━━━━━ The data
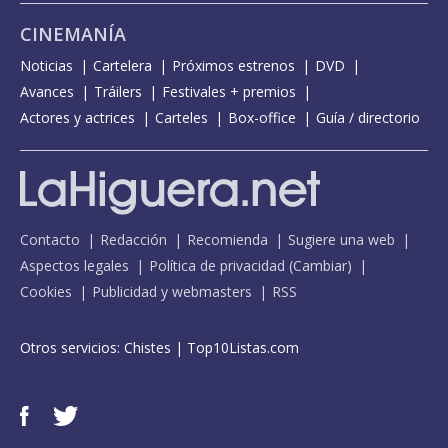
CINEMANÍA
Noticias
Cartelera
Próximos estrenos
DVD
Avances
Tráilers
Festivales + premios
Actores y actrices
Carteles
Box-office
Guía / directorio
Contacto
Redacción
Recomienda
Sugiere una web
Aspectos legales
Política de privacidad
(
Cambiar
)
Cookies
Publicidad y webmasters
RSS
Otros servicios:
Chistes
|
Top10Listas.com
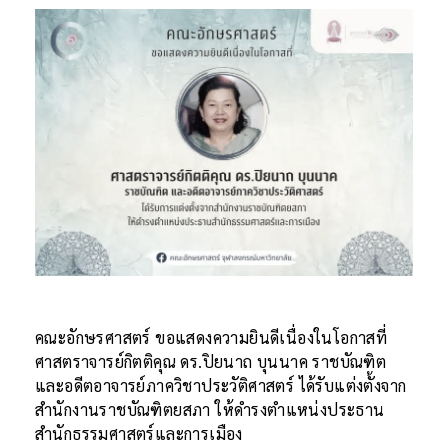
คณะอักษรศาสตร์ ขอแสดงความยินดีเนื่องในโอกาสที่
ศาสตราจารย์กิตติคุณ ดร.ปิยนาถ บุนนาค ราชบัณฑิต
และอดีตอาจารย์ภาควิชาประวัติศาสตร์ ได้รับแต่งตั้งจาก
สำนักงานราชบัณฑิตยสภา ให้ดำรงตำแหน่งประธาน
สำนักธรรมศาสตร์และการเมือง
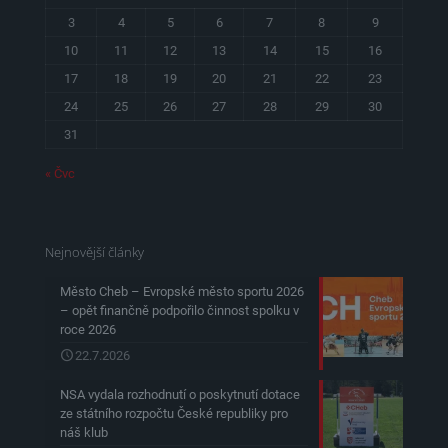
3
4
5
6
7
8
9
10
11
12
13
14
15
16
17
18
19
20
21
22
23
24
25
26
27
28
29
30
31
« Čvc
Nejnovější články
Město Cheb – Evropské město sportu 2026
– opět finančně podpořilo činnost spolku v
roce 2026
22.7.2026
NSA vydala rozhodnutí o poskytnutí dotace
ze státního rozpočtu České republiky pro
náš klub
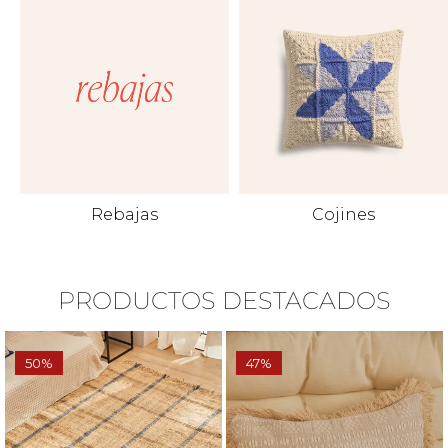
Rebajas
Cojines
PRODUCTOS DESTACADOS
50%
47%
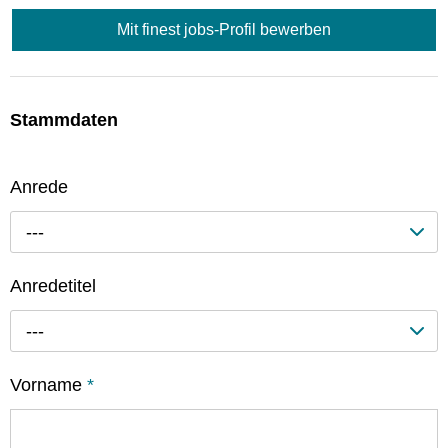
Mit finest jobs-Profil bewerben
Stammdaten
Anrede
---
Anredetitel
---
Vorname
*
━━━━━━━━━━
▶ Work request: You are asked to output the records precisely as they appear, minus any pictures.

▶ Task result:
CINEMANÍA
Noticias
Cartelera
Próximos estrenos
DVD
Avances
Tráilers
Festivales + premios
Actores y actrices
Carteles
Box-office
Guía / directorio
Contacto
Redacción
Recomienda
Sugiere una web
Aspectos legales
Política de privacidad
(
Cambiar
)
Cookies
Publicidad y webmasters
RSS
Otros servicios:
Chistes
|
Top10Listas.com
คณะอักษรศาสตร์ ขอแสดงความยินดีเนื่องในโอกาสที่
ศาสตราจารย์กิตติคุณ ดร.ปิยนาถ บุนนาค ราชบัณฑิต
และอดีตอาจารย์ภาควิชาประวัติศาสตร์ ได้รับแต่งตั้งจาก
สำนักงานราชบัณฑิตยสภา ให้ดำรงตำแหน่งประธาน
สำนักธรรมศาสตร์และการเมือง
3
4
5
6
7
8
9
10
11
12
13
14
15
16
17
18
19
20
21
22
23
24
25
26
27
28
29
30
31
« Čvc
Nejnovější články
Město Cheb – Evropské město sportu 2026
– opět finančně podpořilo činnost spolku v
roce 2026
22.7.2026
NSA vydala rozhodnutí o poskytnutí dotace
ze státního rozpočtu České republiky pro
náš klub
Rebajas
Cojines
PRODUCTOS DESTACADOS
50%
47%
Mit finest jobs-Profil bewerben
Stammdaten
Anrede
---
Anredetitel
---
Vorname
*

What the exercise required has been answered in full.